Coronavirus: Hong Kong Airlines supprime des centaines d'emplois

Hong Kong Airlines a précisé qu'elle allait licencier 400 employés, les autres devant prendre un minimum de deux semaines de congé sans solde par mois ou travailler trois jours par semaine du 17 février à la fin juin (archives). KEYSTONE/AP/Kin Cheung sda-ats
Ce contenu a été publié le 07 février 2020 - 12:25
(ATS)

Hong Kong Airlines, déjà en difficulté, va supprimer des centaines d'emplois. La compagnie aérienne, numéro deux de l'ex-colonie britannique, a dans la foulée demandé au reste de son personnel de prendre des congés non payés à cause de l'épidémie de coronavirus.

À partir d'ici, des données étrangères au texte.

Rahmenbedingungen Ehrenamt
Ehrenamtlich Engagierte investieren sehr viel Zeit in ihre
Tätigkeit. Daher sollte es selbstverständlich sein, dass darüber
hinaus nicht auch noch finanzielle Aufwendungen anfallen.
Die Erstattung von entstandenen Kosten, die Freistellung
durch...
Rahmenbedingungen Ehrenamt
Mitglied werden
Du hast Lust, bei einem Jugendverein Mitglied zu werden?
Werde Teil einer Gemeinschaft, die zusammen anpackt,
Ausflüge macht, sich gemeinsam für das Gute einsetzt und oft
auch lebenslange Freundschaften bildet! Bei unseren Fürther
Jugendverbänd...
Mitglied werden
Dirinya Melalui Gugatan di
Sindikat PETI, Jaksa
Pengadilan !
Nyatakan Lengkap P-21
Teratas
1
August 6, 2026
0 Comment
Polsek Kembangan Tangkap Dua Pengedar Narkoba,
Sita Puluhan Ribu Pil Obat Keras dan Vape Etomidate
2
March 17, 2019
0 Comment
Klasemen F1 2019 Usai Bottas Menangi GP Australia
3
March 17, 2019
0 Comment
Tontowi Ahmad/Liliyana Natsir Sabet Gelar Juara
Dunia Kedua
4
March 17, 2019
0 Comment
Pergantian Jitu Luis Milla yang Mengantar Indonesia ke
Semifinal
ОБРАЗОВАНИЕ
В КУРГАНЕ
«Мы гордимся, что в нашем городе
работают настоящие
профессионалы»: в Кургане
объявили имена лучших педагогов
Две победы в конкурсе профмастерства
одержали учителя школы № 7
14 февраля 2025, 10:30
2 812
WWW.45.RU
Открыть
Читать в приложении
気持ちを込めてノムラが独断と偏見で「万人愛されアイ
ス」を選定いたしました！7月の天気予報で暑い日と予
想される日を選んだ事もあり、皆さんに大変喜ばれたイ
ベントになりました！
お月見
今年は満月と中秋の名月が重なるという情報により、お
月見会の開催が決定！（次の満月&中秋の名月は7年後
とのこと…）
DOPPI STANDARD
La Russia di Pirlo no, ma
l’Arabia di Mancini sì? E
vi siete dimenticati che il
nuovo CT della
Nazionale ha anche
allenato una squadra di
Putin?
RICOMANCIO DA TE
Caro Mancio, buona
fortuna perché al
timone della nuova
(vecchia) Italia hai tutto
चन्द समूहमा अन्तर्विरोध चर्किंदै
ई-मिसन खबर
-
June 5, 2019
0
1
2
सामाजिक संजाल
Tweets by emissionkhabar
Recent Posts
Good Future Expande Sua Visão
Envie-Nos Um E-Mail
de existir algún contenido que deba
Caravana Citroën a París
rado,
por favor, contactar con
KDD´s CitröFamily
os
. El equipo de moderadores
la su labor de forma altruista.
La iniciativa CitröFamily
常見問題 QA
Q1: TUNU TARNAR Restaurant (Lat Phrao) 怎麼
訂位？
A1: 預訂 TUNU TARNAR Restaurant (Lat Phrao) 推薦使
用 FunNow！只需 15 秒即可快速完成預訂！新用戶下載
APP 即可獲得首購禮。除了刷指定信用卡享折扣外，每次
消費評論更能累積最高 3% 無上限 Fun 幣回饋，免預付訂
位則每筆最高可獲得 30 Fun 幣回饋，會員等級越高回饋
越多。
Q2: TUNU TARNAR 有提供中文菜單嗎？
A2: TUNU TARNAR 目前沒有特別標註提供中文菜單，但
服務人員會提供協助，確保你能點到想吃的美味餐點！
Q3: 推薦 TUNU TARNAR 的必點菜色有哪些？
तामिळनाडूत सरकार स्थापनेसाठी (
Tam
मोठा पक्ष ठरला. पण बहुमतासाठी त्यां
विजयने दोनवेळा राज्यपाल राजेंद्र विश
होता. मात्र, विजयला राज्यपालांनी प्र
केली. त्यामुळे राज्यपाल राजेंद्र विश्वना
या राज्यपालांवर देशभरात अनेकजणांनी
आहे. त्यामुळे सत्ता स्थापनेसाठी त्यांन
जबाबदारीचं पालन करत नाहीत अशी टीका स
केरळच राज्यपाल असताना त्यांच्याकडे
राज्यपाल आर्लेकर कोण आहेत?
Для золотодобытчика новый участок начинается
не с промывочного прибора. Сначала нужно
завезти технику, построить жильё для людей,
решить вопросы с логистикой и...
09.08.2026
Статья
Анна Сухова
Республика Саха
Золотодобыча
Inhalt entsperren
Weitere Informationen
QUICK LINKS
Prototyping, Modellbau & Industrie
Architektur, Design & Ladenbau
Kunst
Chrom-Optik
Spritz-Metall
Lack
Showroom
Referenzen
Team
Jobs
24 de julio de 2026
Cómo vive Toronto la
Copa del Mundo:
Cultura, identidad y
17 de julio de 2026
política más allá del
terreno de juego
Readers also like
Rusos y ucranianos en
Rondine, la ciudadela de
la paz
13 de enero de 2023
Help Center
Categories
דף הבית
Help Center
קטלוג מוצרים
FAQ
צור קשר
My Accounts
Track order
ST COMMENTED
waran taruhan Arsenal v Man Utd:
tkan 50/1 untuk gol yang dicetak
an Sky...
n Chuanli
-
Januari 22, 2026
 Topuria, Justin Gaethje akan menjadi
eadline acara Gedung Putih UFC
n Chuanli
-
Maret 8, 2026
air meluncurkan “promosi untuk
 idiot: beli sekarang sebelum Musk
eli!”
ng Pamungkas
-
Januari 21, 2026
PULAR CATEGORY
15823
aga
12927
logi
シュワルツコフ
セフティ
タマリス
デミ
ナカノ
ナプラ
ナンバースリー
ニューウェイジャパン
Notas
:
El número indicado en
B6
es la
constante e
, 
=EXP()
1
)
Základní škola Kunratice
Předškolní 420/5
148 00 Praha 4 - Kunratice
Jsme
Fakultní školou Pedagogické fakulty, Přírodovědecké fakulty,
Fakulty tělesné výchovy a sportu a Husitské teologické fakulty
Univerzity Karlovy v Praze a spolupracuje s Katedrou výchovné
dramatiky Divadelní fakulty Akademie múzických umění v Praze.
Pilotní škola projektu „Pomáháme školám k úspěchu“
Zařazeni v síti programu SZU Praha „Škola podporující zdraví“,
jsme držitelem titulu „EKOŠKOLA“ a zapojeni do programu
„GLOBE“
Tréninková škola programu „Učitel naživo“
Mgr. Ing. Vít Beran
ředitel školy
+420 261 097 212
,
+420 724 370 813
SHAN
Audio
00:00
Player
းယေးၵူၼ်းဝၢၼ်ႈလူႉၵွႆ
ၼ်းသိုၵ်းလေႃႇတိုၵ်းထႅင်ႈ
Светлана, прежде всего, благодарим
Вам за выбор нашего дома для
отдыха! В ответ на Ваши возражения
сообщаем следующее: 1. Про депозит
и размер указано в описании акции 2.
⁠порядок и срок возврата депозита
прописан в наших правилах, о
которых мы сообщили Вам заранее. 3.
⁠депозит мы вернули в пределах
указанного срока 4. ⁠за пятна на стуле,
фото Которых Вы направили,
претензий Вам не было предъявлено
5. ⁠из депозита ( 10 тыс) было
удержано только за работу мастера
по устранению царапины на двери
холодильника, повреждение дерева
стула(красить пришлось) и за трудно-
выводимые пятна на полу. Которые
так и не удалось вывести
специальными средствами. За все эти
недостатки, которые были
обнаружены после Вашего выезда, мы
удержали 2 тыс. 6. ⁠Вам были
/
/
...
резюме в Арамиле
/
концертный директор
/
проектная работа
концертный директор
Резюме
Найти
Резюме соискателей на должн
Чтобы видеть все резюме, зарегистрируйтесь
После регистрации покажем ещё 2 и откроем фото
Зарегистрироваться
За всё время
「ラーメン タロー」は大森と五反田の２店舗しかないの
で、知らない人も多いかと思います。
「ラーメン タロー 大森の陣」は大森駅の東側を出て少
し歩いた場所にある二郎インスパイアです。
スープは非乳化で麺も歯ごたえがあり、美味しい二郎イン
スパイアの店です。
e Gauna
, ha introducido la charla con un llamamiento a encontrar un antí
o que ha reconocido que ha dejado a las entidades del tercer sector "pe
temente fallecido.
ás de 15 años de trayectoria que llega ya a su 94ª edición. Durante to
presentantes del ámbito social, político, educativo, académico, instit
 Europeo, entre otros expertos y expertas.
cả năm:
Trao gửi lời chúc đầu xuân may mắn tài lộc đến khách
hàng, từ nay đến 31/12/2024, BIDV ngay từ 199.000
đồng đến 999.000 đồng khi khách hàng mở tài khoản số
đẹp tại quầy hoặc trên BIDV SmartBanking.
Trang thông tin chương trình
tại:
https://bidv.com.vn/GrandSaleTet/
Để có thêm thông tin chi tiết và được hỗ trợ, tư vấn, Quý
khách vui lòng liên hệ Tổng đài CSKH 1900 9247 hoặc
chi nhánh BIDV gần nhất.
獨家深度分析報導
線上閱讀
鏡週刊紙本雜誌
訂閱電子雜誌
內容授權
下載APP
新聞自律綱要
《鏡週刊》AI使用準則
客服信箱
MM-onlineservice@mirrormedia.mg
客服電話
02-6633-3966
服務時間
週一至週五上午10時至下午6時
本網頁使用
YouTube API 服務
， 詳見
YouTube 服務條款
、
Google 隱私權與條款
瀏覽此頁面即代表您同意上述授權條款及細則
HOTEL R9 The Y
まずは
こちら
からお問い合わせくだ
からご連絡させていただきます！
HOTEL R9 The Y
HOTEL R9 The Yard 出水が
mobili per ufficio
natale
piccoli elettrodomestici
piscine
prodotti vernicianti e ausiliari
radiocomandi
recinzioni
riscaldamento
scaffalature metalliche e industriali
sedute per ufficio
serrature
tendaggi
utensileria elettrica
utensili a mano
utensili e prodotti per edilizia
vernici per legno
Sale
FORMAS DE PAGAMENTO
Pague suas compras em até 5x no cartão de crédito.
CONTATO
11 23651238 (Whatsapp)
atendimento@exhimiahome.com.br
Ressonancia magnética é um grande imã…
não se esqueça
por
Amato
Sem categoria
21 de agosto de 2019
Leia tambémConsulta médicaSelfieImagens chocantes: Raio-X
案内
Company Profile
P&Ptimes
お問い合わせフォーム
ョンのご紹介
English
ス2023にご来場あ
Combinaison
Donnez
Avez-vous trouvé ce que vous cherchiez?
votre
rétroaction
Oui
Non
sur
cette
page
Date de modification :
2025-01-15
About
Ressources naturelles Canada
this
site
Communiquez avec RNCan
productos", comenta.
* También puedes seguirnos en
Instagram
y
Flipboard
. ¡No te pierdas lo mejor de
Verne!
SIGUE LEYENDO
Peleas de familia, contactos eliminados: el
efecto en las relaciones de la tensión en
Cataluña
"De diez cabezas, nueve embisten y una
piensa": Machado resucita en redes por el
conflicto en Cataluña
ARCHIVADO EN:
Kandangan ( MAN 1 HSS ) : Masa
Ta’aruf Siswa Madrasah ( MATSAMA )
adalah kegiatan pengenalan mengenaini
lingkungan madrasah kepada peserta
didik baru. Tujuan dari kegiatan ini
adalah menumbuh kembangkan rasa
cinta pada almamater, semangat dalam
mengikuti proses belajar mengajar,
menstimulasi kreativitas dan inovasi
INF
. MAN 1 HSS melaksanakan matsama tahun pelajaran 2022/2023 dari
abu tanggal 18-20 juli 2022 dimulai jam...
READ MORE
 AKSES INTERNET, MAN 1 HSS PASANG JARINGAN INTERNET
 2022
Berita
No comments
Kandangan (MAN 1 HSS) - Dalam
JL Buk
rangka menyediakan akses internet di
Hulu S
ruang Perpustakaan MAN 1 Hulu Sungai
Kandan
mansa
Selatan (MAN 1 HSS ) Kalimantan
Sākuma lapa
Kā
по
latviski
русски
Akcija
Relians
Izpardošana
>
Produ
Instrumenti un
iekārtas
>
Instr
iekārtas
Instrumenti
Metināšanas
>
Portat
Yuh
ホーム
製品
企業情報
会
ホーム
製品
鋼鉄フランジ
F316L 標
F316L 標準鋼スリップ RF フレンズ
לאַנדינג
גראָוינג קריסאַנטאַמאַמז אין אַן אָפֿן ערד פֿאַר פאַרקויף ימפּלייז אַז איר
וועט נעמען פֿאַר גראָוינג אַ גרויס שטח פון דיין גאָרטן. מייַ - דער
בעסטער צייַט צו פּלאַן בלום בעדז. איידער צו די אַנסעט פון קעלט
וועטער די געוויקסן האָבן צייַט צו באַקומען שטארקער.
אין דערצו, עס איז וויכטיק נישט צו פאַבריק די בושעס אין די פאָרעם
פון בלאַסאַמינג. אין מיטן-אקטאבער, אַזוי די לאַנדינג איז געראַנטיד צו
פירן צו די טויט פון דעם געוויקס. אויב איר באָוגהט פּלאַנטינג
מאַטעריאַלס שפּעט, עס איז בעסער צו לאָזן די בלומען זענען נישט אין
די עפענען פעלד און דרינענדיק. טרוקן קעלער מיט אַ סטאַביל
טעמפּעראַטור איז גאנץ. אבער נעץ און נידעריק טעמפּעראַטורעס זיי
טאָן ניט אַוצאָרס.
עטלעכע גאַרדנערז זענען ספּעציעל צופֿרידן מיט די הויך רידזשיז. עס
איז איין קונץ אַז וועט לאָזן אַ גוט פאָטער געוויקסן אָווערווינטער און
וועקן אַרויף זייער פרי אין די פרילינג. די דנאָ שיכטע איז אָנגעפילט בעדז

Les mesures strictes d'entrée et de quarantaine imposées par les pays du monde entier ont eu un impact supplémentaire sur la demande de voyages à Hong Kong, a expliqué la compagnie dans un communiqué, ajoutant qu'elle avait dû prendre "des mesures vigoureuses" pour atténuer les difficultés.

Hong Kong Airlines a précisé qu'elle allait licencier 400 employés, les autres devant prendre un minimum de deux semaines de congé sans solde par mois ou travailler trois jours par semaine du 17 février à la fin juin.

"Hong Kong Airlines n'a jamais connu de période aussi difficile au cours de son histoire", a-t-elle déclaré dans un courriel adressé à l'AFP.

"Alors que l'incertitude plane sur la nature évolutive de ce problème mondial, la faible demande de voyages va probablement se poursuivre pendant la saison estivale et nous devons prendre des mesures supplémentaires pour rester à flot", a-t-elle ajouté.

Après Cathay Pacific

L'annonce de la compagnie, numéro deux de la ville-Etat, intervient quelques jours après que Cathay Pacific a déclaré avoir demandé à l'ensemble de ses 27'000 employés de prendre trois semaines de congé sans solde entre mars et juin en raison de l'effondrement de la demande provoqué par la crise sanitaire.

Hong Kong Airlines est détenue par le conglomérat chinois HNA Group, qui cherche à réduire son endettement.

En novembre, elle avait annoncé qu'elle retarderait le paiement des salaires d'une partie de son personnel par manque de fonds, ce qui a déclenché un avertissement des autorités de régulation concernant sa licence.

Bien qu'elle ait réussi à continuer à voler grâce à une injection de fonds, elle n'en a pas fini avec les difficultés financières. Le virus, qui a infecté 24 personnes dans la ville, dont une est décédée, survient au moment où celle-ci se remet difficilement de plusieurs mois de manifestations parfois violentes qui ont mis à mal l'économie, notamment le secteur clé du tourisme.

Le coronavirus, détecté pour la première fois dans la ville de Wuhan, en Chine centrale, fin 2019, s'est propagé pendant les vacances du Nouvel An lunaire, conduisant un certain nombre de gouvernements dans le monde et en Asie à bloquer les vols à destination et en provenance de Hong Kong, y compris des destinations populaires comme Taïwan et les Philippines.